*Exercise brief*
The first line of the entries is where the copy starts and the line with "ortopedskom kongresu u New Orleansu" is where it ends; set down each line exactly, both ends included, and drop pictures.

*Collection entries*
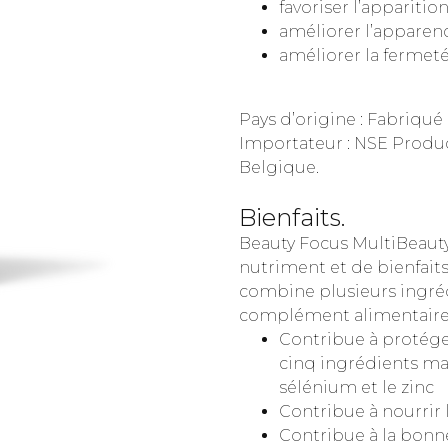
favoriser l’appariti
améliorer l’apparen
améliorer la fermeté
Pays d’origine : Fabriqué 
Importateur : NSE Produc
Belgique.
Bienfaits.
Beauty Focus MultiBeau
nutriment et de bienfaits
combine plusieurs ingré
complément alimentaire f
Contribue à protéger
cinq ingrédients maje
sélénium et le zinc
Contribue à nourrir l
Contribue à la bonne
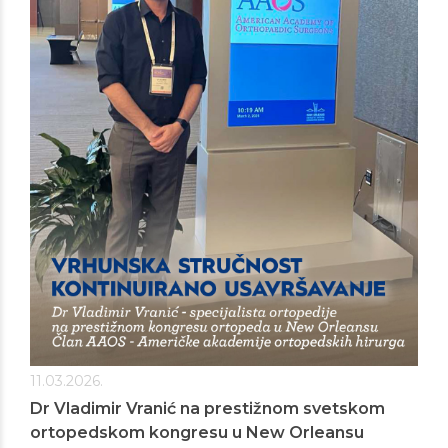
11.03.2026.
Dr Vladimir Vranić na prestižnom svetskom
ortopedskom kongresu u New Orleansu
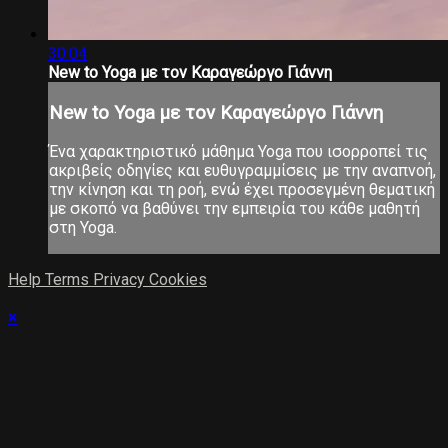
30:04
New to Yoga με τον Καραγεώργο Γιάννη
New to Yoga με τον Καραγεώργο Γιάννη
Ένα χαρακτηριστικό μάθημα Yoga που ισορροπεί τις
ακριβείς οδηγίες και ευθυγραμμίσεις με την αναπνοή,
την κίνηση και τη ροή, ενώ έχει προσεγμένη θεματική
με σκοπό να βαθύνει την εμπειρία του κάθε μαθητή
στη Yoga.
Help
Terms
Privacy
Cookies
×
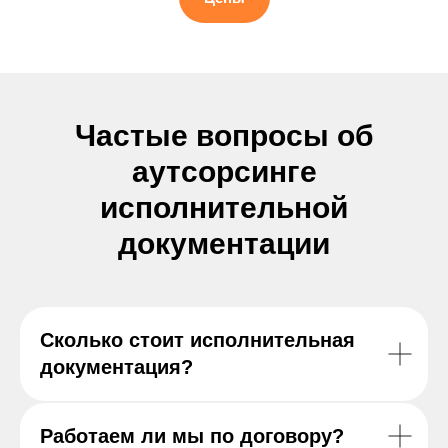
Частые вопросы об
аутсорсинге
исполнительной
документации
Сколько стоит исполнительная
документация?
Работаем ли мы по договору?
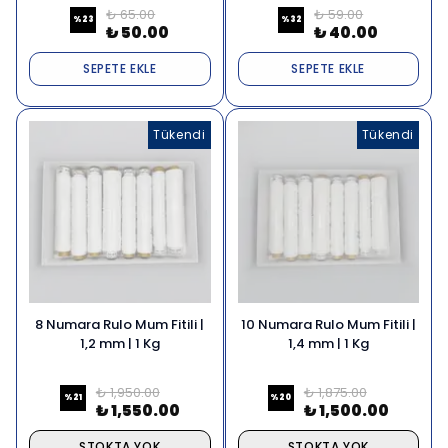
₺ 65.00
₺ 59.00
%
23
%
32
₺ 50.00
₺ 40.00
SEPETE EKLE
SEPETE EKLE
Tükendi
Tükendi
8 Numara Rulo Mum Fitili |
10 Numara Rulo Mum Fitili |
1,2 mm | 1 Kg
1,4 mm | 1 Kg
₺ 1,950.00
₺ 1,875.00
%
21
%
20
₺ 1,550.00
₺ 1,500.00
STOKTA YOK
STOKTA YOK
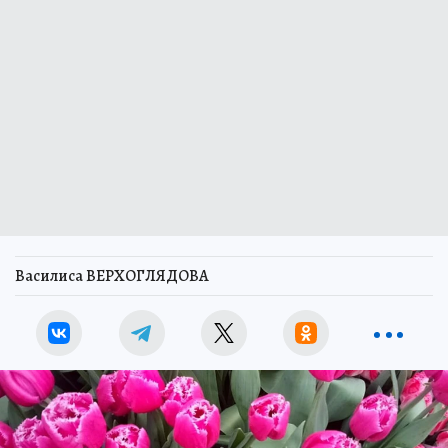
Василиса ВЕРХОГЛЯДОВА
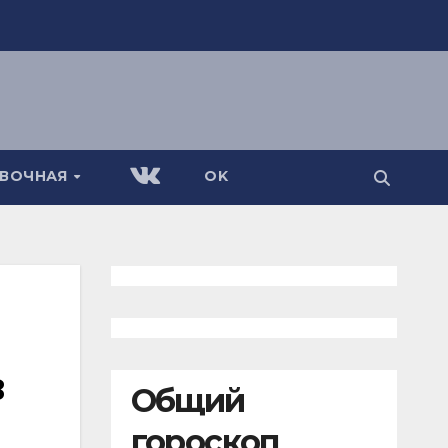
АВОЧНАЯ
OK
в
Общий
гороскоп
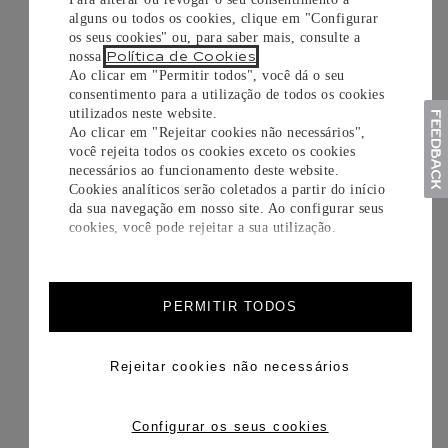
alguns ou todos os cookies, clique em "Configurar
os seus cookies" ou, para saber mais, consulte a
Política de Cookies
nossa
.
Ao clicar em "Permitir todos", você dá o seu
consentimento para a utilização de todos os cookies
utilizados neste website.
Ao clicar em "Rejeitar cookies não necessários",
você rejeita todos os cookies exceto os cookies
necessários ao funcionamento deste website.
Cookies analíticos serão coletados a partir do início
da sua navegação em nosso site. Ao configurar seus
cookies, você pode rejeitar a sua utilização.
PERMITIR TODOS
Rejeitar cookies não necessários
Configurar os seus cookies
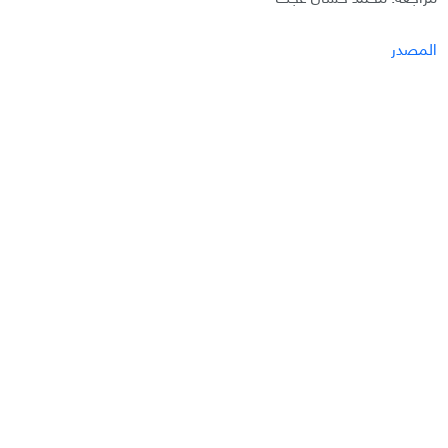
المصدر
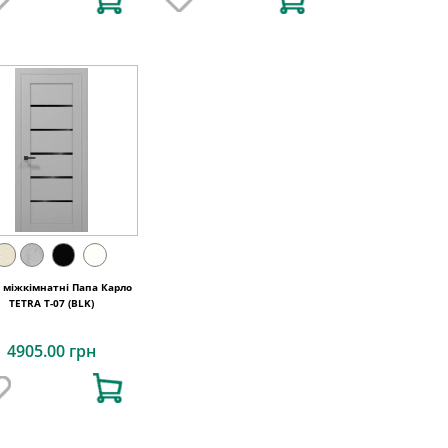
і міжкімнатні Папа Карло
TETRA T-07 (BLK)
4905.00 грн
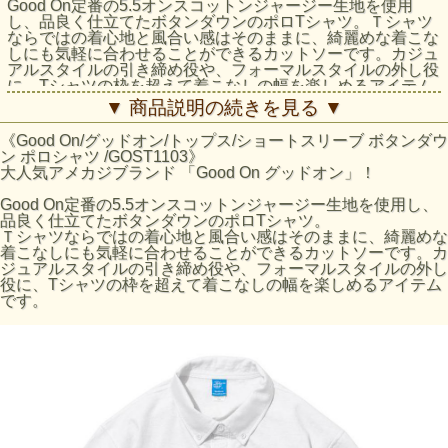
Good On定番の5.5オンスコットンジャージー生地を使用
し、品良く仕立てたボタンダウンのポロTシャツ。Ｔシャツ
ならではの着心地と風合い感はそのままに、綺麗めな着こな
しにも気軽に合わせることができるカットソーです。カジュ
アルスタイルの引き締め役や、フォーマルスタイルの外し役
に、Tシャツの枠を超えて着こなしの幅を楽しめるアイテム
です。
▼ 商品説明の続きを見る ▼
肌に優しい高品質のアメリカ綿を使用し、日本人の身体に馴
《Good On/グッドオン/トップス/ショートスリーブ ボタンダウ
染むパターン、丈夫な縫製、後染めでの縮率を考慮し一番良
ン ポロシャツ /GOST1103》
い型になるよう計算されたサイズスペックで製作していま
大人気アメカジブランド 「Good On グッドオン」！
す。一般的な鹿の子生地のポロシャツとは異なるＴシャツ生
地ならではの優しい肌触りと風合い感が特徴です。
Good On定番の5.5オンスコットンジャージー生地を使用し、
品良く仕立てたボタンダウンのポロTシャツ。
台襟と前立ての部分に、狭い間隔でステッチを並列すること
Ｔシャツならではの着心地と風合い感はそのままに、綺麗めな
で生地に硬く張りを持たせているため、襟が首筋に沿って綺
着こなしにも気軽に合わせることができるカットソーです。カ
麗に立ち上がり、ステッチの凹凸にはピグメント染めによる
ジュアルスタイルの引き締め役や、フォーマルスタイルの外し
アタリが出て風合いのあるアクセントとなります。胴回りに
役に、Tシャツの枠を超えて着こなしの幅を楽しめるアイテム
は継ぎ目が無く、筒状に編みたてている丸胴なので、型崩れ
です。
が軽減でき、着た時のヨレやホツレが起きづらい点もポイン
トです。
発色が良く上品な仕上がりのReactive Dye（反応染め）カラ
ーは、素材本来の柔らかくナチュラルな風合い感を楽しむこ
とができ、シンプルな見た目と着回しやすさが特徴。生地の
凹凸に色の濃淡が際立つPigment Dye（顔料染め）カラー
は、 他にはない味のある表情が特徴で、洗濯の度に表面か
ら徐々に色褪せしさらに風合いを増していくので、長く愛用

*Written response*
favoriser l’appariti
améliorer l’apparen
améliorer la fermeté
Pays d’origine : Fabriqué 
Importateur : NSE Produc
Belgique.
Bienfaits.
Beauty Focus MultiBeau
nutriment et de bienfaits
combine plusieurs ingré
complément alimentaire f
Contribue à protéger
cinq ingrédients maje
sélénium et le zinc
Contribue à nourrir l
Contribue à la bonne
11.03.2026.
Dr Vladimir Vranić na prestižnom svetskom
ortopedskom kongresu u New Orleansu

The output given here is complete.